======== DATA ROWS ========

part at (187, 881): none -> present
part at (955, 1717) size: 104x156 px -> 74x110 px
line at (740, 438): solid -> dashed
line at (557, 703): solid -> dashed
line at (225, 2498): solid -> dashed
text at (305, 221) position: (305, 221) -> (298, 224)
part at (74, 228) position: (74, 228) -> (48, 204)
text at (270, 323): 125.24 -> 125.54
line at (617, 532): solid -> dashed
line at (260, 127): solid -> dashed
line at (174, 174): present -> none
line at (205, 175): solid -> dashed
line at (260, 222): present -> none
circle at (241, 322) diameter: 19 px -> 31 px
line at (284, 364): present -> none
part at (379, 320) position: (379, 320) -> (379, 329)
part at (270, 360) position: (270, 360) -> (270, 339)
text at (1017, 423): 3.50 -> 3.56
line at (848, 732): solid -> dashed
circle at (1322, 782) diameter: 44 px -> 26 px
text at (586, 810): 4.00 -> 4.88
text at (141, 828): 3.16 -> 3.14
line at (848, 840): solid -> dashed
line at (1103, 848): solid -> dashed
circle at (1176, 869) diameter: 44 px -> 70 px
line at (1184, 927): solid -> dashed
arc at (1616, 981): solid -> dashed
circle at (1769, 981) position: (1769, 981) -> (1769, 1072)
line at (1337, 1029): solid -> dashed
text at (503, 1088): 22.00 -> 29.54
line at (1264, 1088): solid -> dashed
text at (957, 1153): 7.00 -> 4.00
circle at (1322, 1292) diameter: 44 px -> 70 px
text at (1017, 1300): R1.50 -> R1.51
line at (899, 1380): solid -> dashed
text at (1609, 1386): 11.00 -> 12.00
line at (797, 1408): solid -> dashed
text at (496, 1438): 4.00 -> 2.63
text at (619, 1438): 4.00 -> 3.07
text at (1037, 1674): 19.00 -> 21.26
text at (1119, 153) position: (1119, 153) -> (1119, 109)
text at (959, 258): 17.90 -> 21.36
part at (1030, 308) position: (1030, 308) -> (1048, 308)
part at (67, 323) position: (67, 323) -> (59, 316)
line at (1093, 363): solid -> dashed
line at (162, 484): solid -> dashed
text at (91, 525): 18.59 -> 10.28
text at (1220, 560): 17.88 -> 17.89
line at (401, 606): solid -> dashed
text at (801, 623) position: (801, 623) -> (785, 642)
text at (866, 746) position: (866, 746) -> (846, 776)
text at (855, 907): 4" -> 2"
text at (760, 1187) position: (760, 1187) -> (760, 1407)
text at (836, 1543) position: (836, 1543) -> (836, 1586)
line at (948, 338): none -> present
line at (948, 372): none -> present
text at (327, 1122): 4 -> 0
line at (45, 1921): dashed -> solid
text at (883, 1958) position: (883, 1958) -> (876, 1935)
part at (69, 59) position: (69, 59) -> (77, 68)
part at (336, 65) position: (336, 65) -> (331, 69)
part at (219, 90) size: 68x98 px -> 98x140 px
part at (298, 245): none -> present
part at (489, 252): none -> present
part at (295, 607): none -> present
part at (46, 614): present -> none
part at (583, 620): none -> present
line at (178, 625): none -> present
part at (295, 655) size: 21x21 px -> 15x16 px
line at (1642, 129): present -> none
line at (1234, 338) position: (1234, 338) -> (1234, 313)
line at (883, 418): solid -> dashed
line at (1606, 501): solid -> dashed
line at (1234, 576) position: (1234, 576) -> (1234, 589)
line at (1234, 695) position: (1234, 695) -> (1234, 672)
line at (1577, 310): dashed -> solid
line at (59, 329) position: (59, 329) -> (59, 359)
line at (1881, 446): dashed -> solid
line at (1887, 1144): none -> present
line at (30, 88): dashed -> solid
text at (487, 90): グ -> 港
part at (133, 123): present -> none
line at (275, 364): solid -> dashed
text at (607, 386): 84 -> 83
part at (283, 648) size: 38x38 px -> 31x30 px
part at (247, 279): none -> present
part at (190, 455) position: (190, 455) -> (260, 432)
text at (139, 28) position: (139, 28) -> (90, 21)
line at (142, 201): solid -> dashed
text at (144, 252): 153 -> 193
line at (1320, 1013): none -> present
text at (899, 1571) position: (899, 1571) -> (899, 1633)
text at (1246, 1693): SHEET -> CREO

========

--- AIM ---
Repeat every line of the material above, unchanged and in the same order.

--- RESPONSE TO THE EXERCISE ---
part at (187, 881): none -> present
part at (955, 1717) size: 104x156 px -> 74x110 px
line at (740, 438): solid -> dashed
line at (557, 703): solid -> dashed
line at (225, 2498): solid -> dashed
text at (305, 221) position: (305, 221) -> (298, 224)
part at (74, 228) position: (74, 228) -> (48, 204)
text at (270, 323): 125.24 -> 125.54
line at (617, 532): solid -> dashed
line at (260, 127): solid -> dashed
line at (174, 174): present -> none
line at (205, 175): solid -> dashed
line at (260, 222): present -> none
circle at (241, 322) diameter: 19 px -> 31 px
line at (284, 364): present -> none
part at (379, 320) position: (379, 320) -> (379, 329)
part at (270, 360) position: (270, 360) -> (270, 339)
text at (1017, 423): 3.50 -> 3.56
line at (848, 732): solid -> dashed
circle at (1322, 782) diameter: 44 px -> 26 px
text at (586, 810): 4.00 -> 4.88
text at (141, 828): 3.16 -> 3.14
line at (848, 840): solid -> dashed
line at (1103, 848): solid -> dashed
circle at (1176, 869) diameter: 44 px -> 70 px
line at (1184, 927): solid -> dashed
arc at (1616, 981): solid -> dashed
circle at (1769, 981) position: (1769, 981) -> (1769, 1072)
line at (1337, 1029): solid -> dashed
text at (503, 1088): 22.00 -> 29.54
line at (1264, 1088): solid -> dashed
text at (957, 1153): 7.00 -> 4.00
circle at (1322, 1292) diameter: 44 px -> 70 px
text at (1017, 1300): R1.50 -> R1.51
line at (899, 1380): solid -> dashed
text at (1609, 1386): 11.00 -> 12.00
line at (797, 1408): solid -> dashed
text at (496, 1438): 4.00 -> 2.63
text at (619, 1438): 4.00 -> 3.07
text at (1037, 1674): 19.00 -> 21.26
text at (1119, 153) position: (1119, 153) -> (1119, 109)
text at (959, 258): 17.90 -> 21.36
part at (1030, 308) position: (1030, 308) -> (1048, 308)
part at (67, 323) position: (67, 323) -> (59, 316)
line at (1093, 363): solid -> dashed
line at (162, 484): solid -> dashed
text at (91, 525): 18.59 -> 10.28
text at (1220, 560): 17.88 -> 17.89
line at (401, 606): solid -> dashed
text at (801, 623) position: (801, 623) -> (785, 642)
text at (866, 746) position: (866, 746) -> (846, 776)
text at (855, 907): 4" -> 2"
text at (760, 1187) position: (760, 1187) -> (760, 1407)
text at (836, 1543) position: (836, 1543) -> (836, 1586)
line at (948, 338): none -> present
line at (948, 372): none -> present
text at (327, 1122): 4 -> 0
line at (45, 1921): dashed -> solid
text at (883, 1958) position: (883, 1958) -> (876, 1935)
part at (69, 59) position: (69, 59) -> (77, 68)
part at (336, 65) position: (336, 65) -> (331, 69)
part at (219, 90) size: 68x98 px -> 98x140 px
part at (298, 245): none -> present
part at (489, 252): none -> present
part at (295, 607): none -> present
part at (46, 614): present -> none
part at (583, 620): none -> present
line at (178, 625): none -> present
part at (295, 655) size: 21x21 px -> 15x16 px
line at (1642, 129): present -> none
line at (1234, 338) position: (1234, 338) -> (1234, 313)
line at (883, 418): solid -> dashed
line at (1606, 501): solid -> dashed
line at (1234, 576) position: (1234, 576) -> (1234, 589)
line at (1234, 695) position: (1234, 695) -> (1234, 672)
line at (1577, 310): dashed -> solid
line at (59, 329) position: (59, 329) -> (59, 359)
line at (1881, 446): dashed -> solid
line at (1887, 1144): none -> present
line at (30, 88): dashed -> solid
text at (487, 90): グ -> 港
part at (133, 123): present -> none
line at (275, 364): solid -> dashed
text at (607, 386): 84 -> 83
part at (283, 648) size: 38x38 px -> 31x30 px
part at (247, 279): none -> present
part at (190, 455) position: (190, 455) -> (260, 432)
text at (139, 28) position: (139, 28) -> (90, 21)
line at (142, 201): solid -> dashed
text at (144, 252): 153 -> 193
line at (1320, 1013): none -> present
text at (899, 1571) position: (899, 1571) -> (899, 1633)
text at (1246, 1693): SHEET -> CREO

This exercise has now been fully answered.